Cybercriminals have been trying to integrate artificial intelligence into their illicit activities, but a new study from the University of Edinburgh suggests they are largely coming away empty-handed. The research, which examined more than 100 million posts from underground forums via the CrimeBB database, found that AI has not yet delivered a meaningful boost to hacking or fraud operations.
The study, currently available as a preprint, used both manual analysis and a large language model to sift through discussions on forums where hackers and scammers share techniques. The conclusion: while there is genuine curiosity about AI, the technology has not fundamentally altered how cybercriminals work. “Many of the reviews and discussions describe [AI] tools as not particularly useful,” the authors note.
Why AI Fails Hackers
One key finding is that AI coding assistants, such as those offered by OpenAI or Anthropic, are most beneficial to people who already possess strong programming skills. For hackers trying to break into systems or find security vulnerabilities, these tools provide little advantage. As one forum user quoted in the study put it: “You’ve gotta first learn the ropes of programming by yourself before you can use AI and ACTUALLY benefit from it.”
The researchers found “no significant evidence” that AI has helped hackers improve their core activities, whether as a learning aid or in developing more effective malicious tools. Instead, the main impact has been limited to easily automated tasks like creating social media bots, running romance scams, or conducting search engine optimization fraud—where fake websites are pushed up in rankings to generate ad revenue.
Even experienced hackers appear to use chatbots mainly for mundane purposes, such as answering coding questions or generating “cheatsheets.” The study notes that the AI tools actually being used are “mainstream and legitimate products” like Anthropic’s Claude or OpenAI’s Codex, rather than specialized cybercrime models like WormGPT, which was designed to produce malware or phishing emails.
Guardrails Holding Up
A significant portion of the forum posts analyzed involved hackers seeking ways to bypass the safety restrictions built into mainstream AI models. However, the study found that these attempts are largely unsuccessful. Cybercriminals are often forced to fall back on older, lower-quality open-source AI models that are easier to jailbreak but “require significant resources” and are less useful.
The findings suggest that the guardrails implemented by AI companies are working—at least for now. This contrasts with broader concerns about AI safety, as seen in other European research such as a study showing AI models matching or beating doctors in complex medical reasoning, which highlights the technology’s potential in legitimate fields.

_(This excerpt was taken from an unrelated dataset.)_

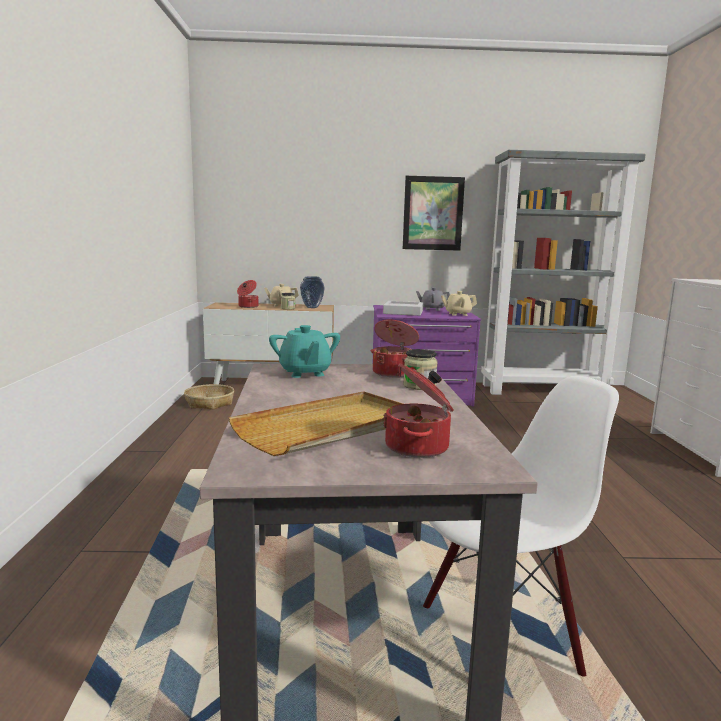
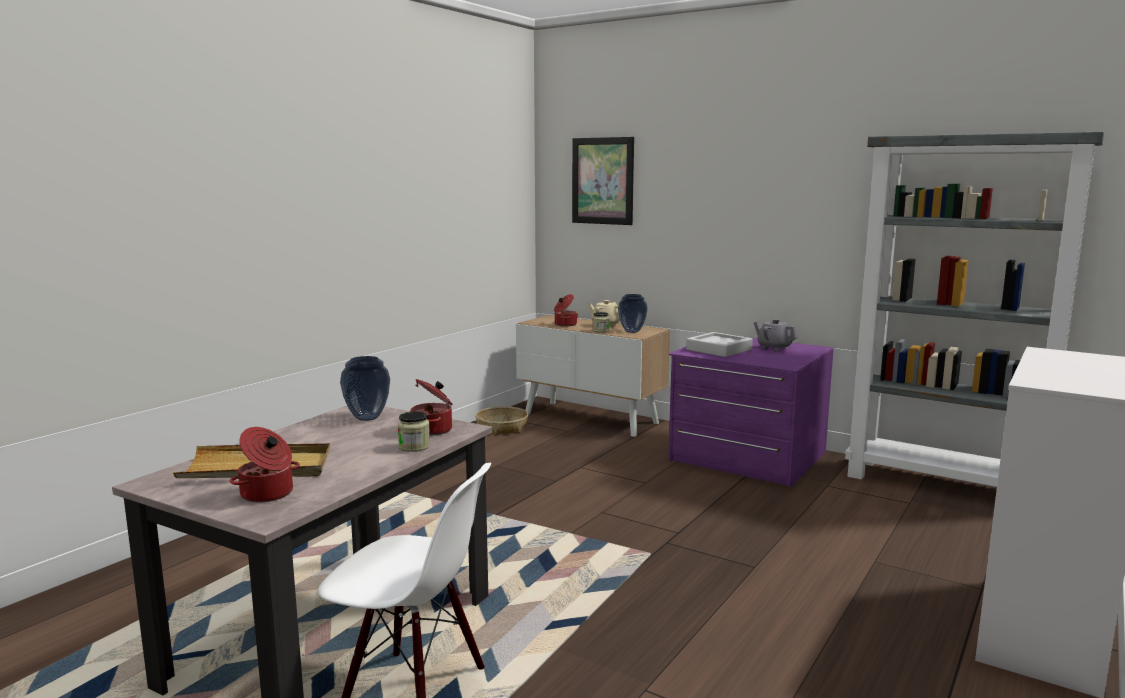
camera: 35 degrees right, 0 degrees up
(305, 373) = (367, 417): turquoise teapot -> vase
(433, 213) = (797, 217): picture -> picture (602, 181)
(457, 314) = (785, 359): beige teapot -> none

The study also underscores a broader point: AI’s transformative potential in cybersecurity cuts both ways. While defenders are exploring AI for threat detection, criminals are struggling to weaponize it effectively. This dynamic is part of a larger European conversation about digital resilience, including issues like psychosocial risks in the workplace that affect tech workers.
For now, the University of Edinburgh research offers a cautious reassurance: the hype around AI-powered cybercrime may be overblown. But as the technology evolves, so too will the cat-and-mouse game between security teams and those who seek to exploit it.